Justice Mariano-Florentino Cuéllar began serving on the California Supreme Court in January 2015. He was nominated by Governor Jerry Brown, confirmed unanimously by the Commission on Judicial Appointments, and retained by the voters for a full term in November 2014. His previous career was in public service, university administration, and legal academia, with a focus on administrative, criminal, and international law.
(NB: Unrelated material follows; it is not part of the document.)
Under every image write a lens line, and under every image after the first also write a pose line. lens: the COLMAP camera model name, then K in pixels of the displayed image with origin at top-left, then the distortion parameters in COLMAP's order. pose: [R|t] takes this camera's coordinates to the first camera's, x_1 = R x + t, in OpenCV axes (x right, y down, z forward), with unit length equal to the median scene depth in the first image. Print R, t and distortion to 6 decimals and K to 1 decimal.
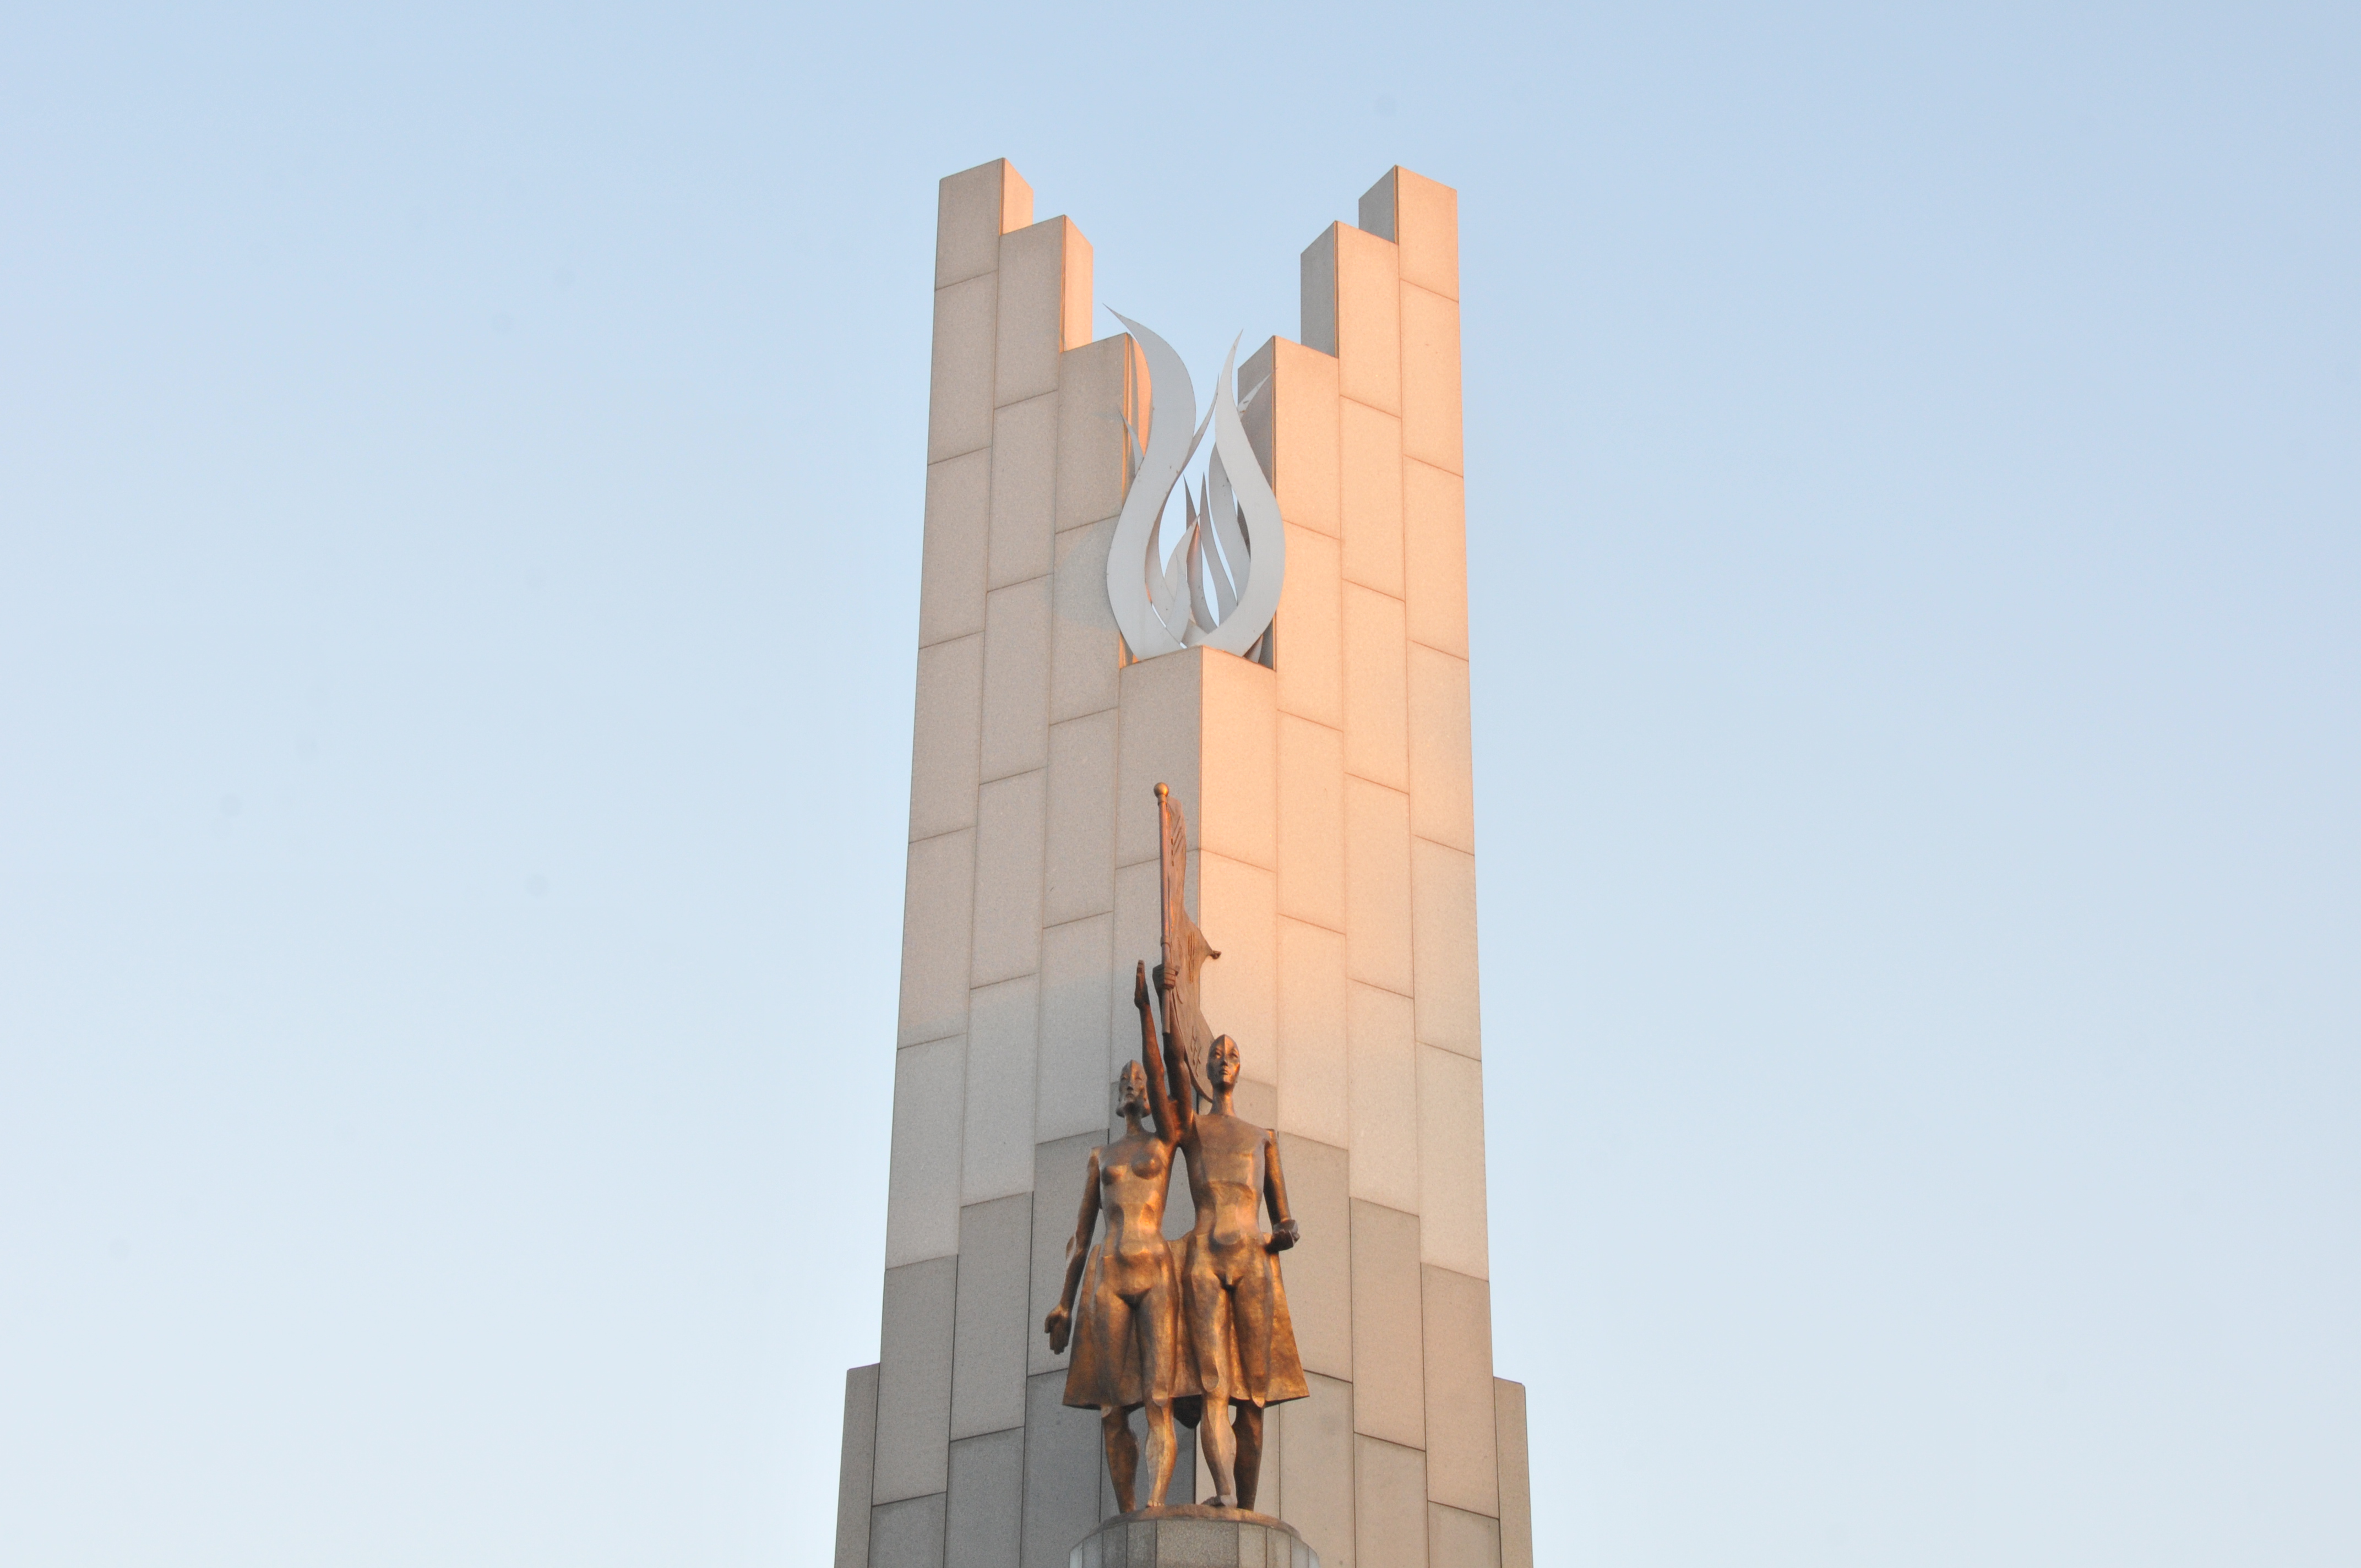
lens RADIAL K [[4183.1, 0, 1180.5], [0, 4183.1, 784.0], [0, 0, 1]] dist [0.352701, 0.044432]
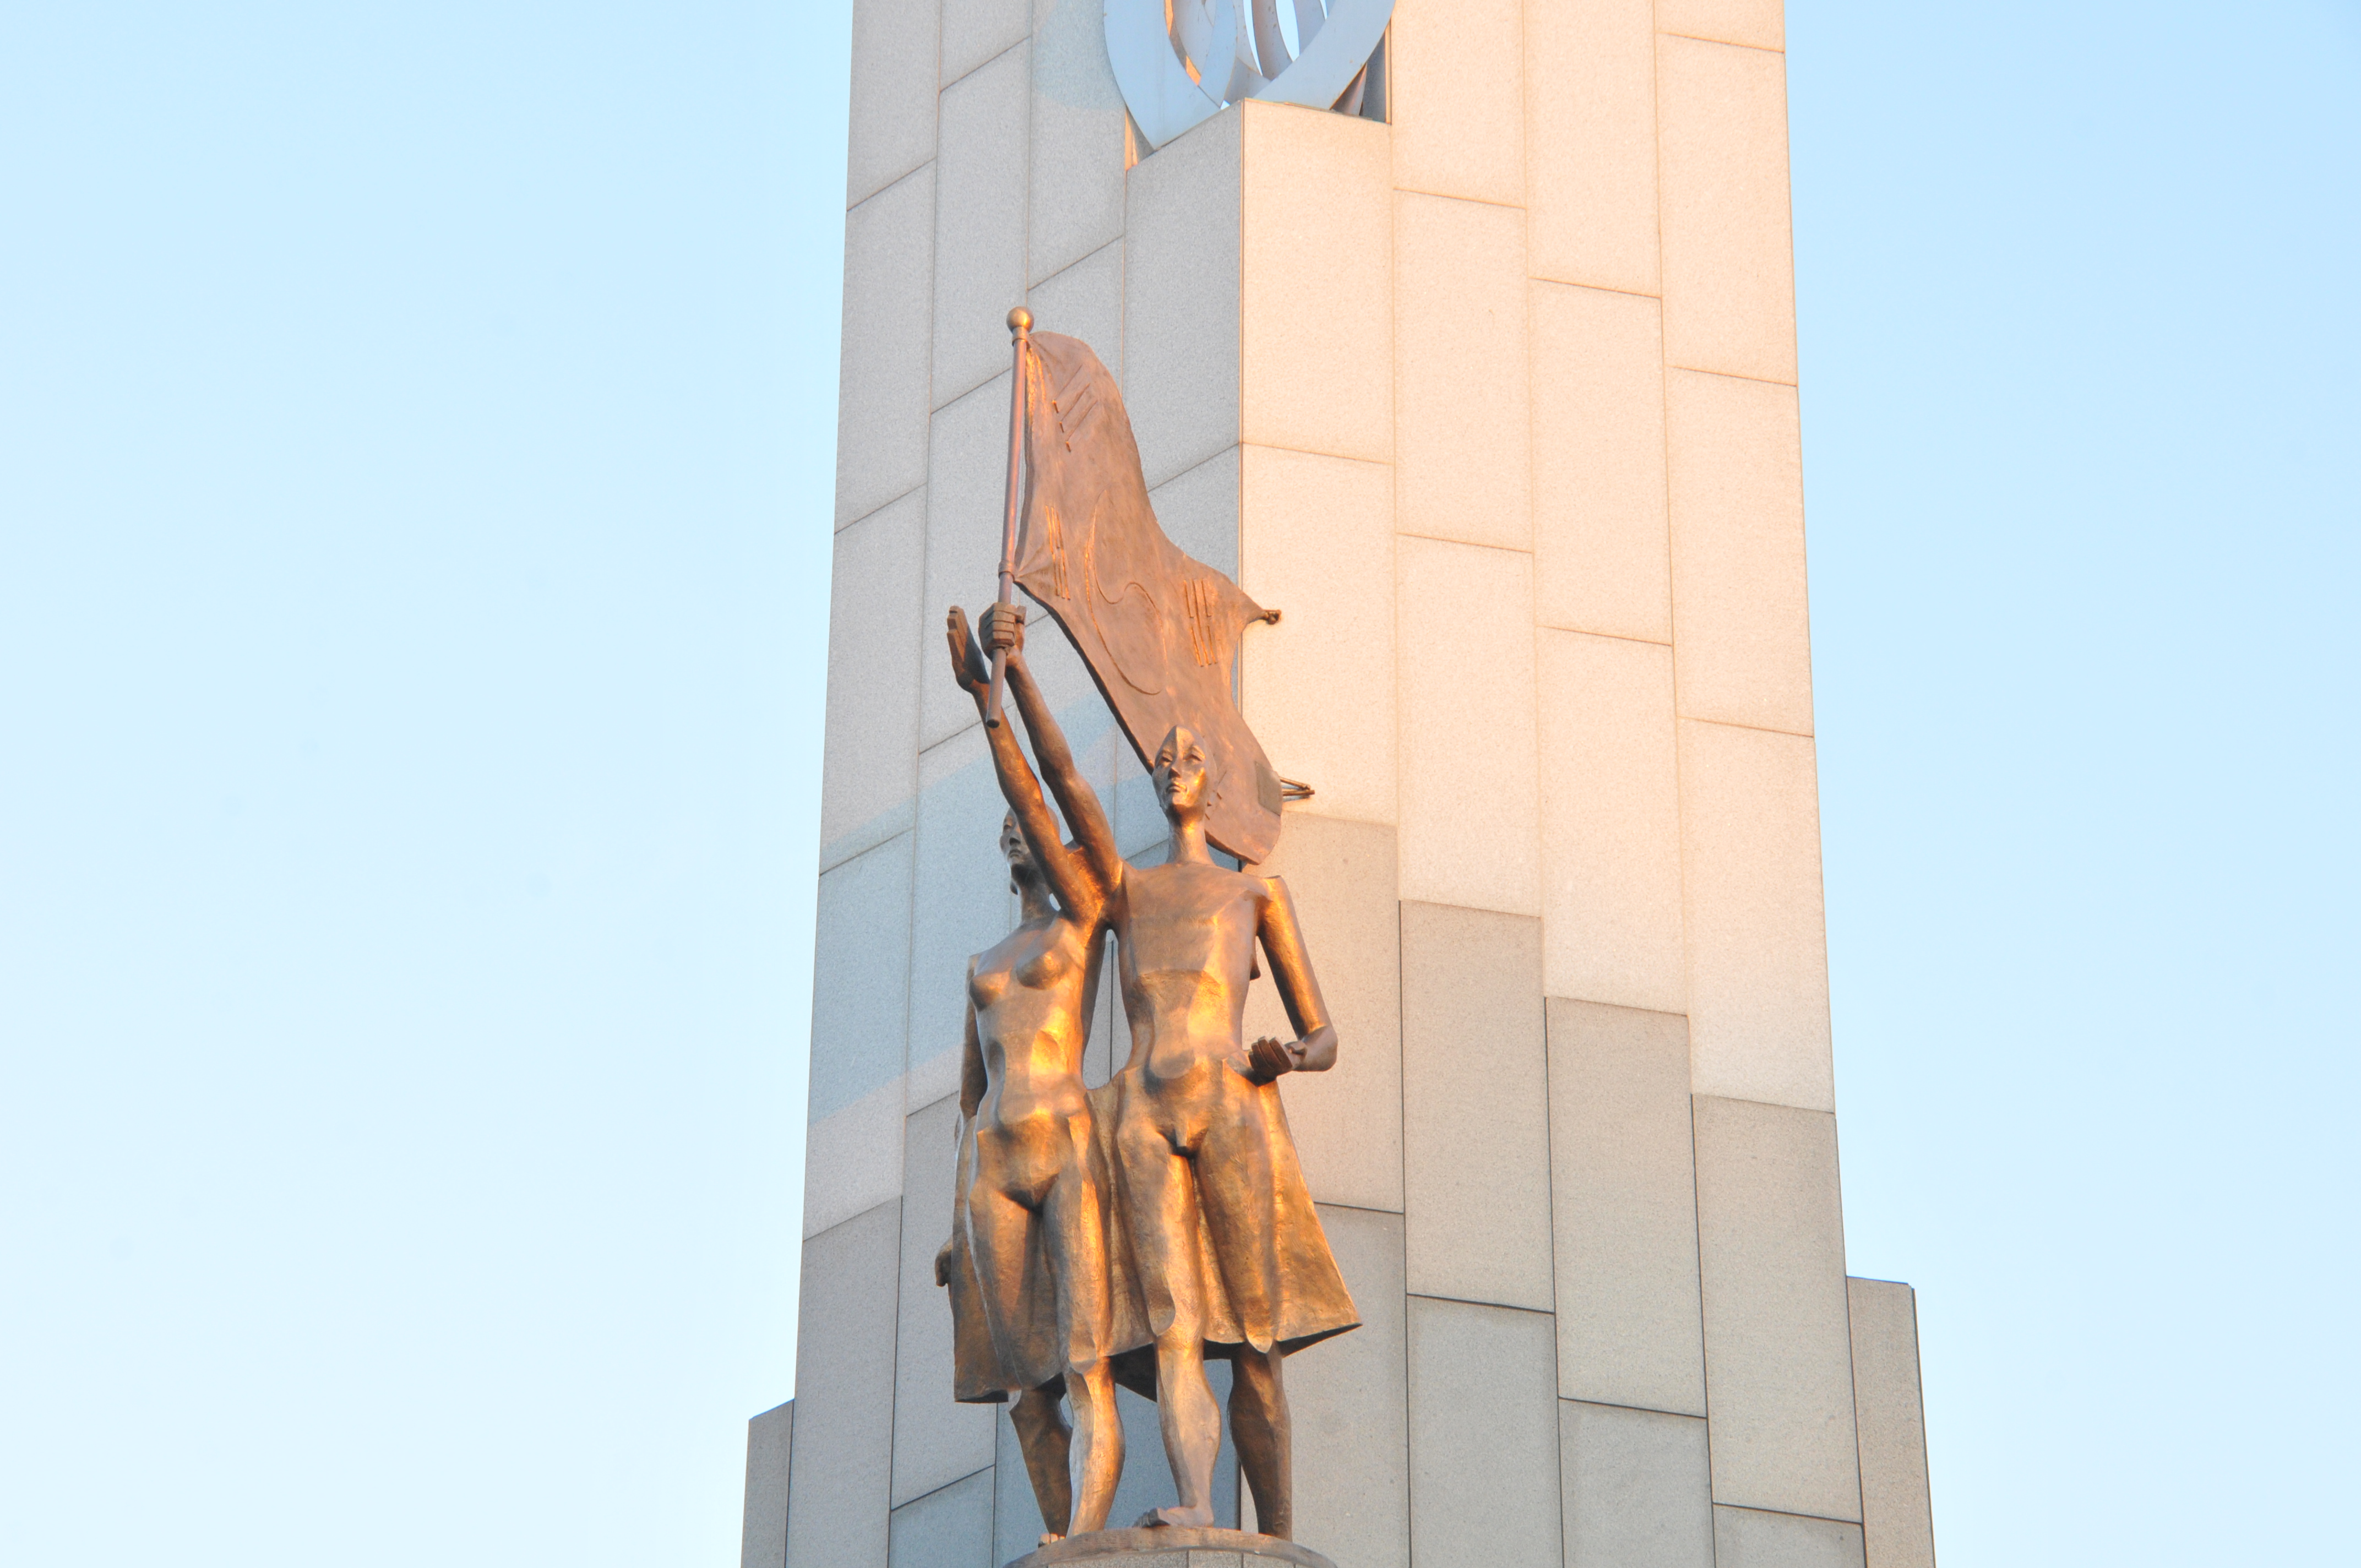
lens RADIAL K [[6489.1, 0, 1180.5], [0, 6489.1, 784.0], [0, 0, 1]] dist [0.801296, 0.021679]
pose [[0.956111, -0.157516, -0.247065, 0.219651], [0.155058, 0.987465, -0.029503, 0.090953], [0.248615, -0.010102, 0.968550, 0.147972]]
A member of the Stanford University faculty from 2001 to 2015, Cuéllar was the Stanley Morrison Professor of Law and Professor (by courtesy) of Political Science. His books, articles, and chapters focus on administrative agencies, criminal justice, executive power, and legislation, among other subjects, and he is co-author of one of the nation's leading administrative law casebooks. From 2004 to 2015, Cuéllar held leadership positions at Stanford's Freeman Spogli Institute for International Studies. As Institute Director from 2013 to 2015, he supervised 12 research centers and programs, including the Stanford Center at Peking University. He led university-wide initiatives on global poverty alleviation and cybersecurity, and earlier, co-directed the Institute's Center for International Security and Cooperation.
Cuéllar also served in the federal executive branch. In 2009 and 2010, while on leave from Stanford, he worked at the White House as Special Assistant to the President for Justice and Regulatory Policy. He negotiated provisions in food safety, tobacco, and crack-powder cocaine sentencing reform legislation; convened the White House's food safety working group and coordinated its response to the BP oil spill; set up the President's Equal Pay Task Force; worked on the bipartisan repeal of the military's Don't Ask/Don't Tell policy; and led efforts to support community-based crime prevention and immigrant integration.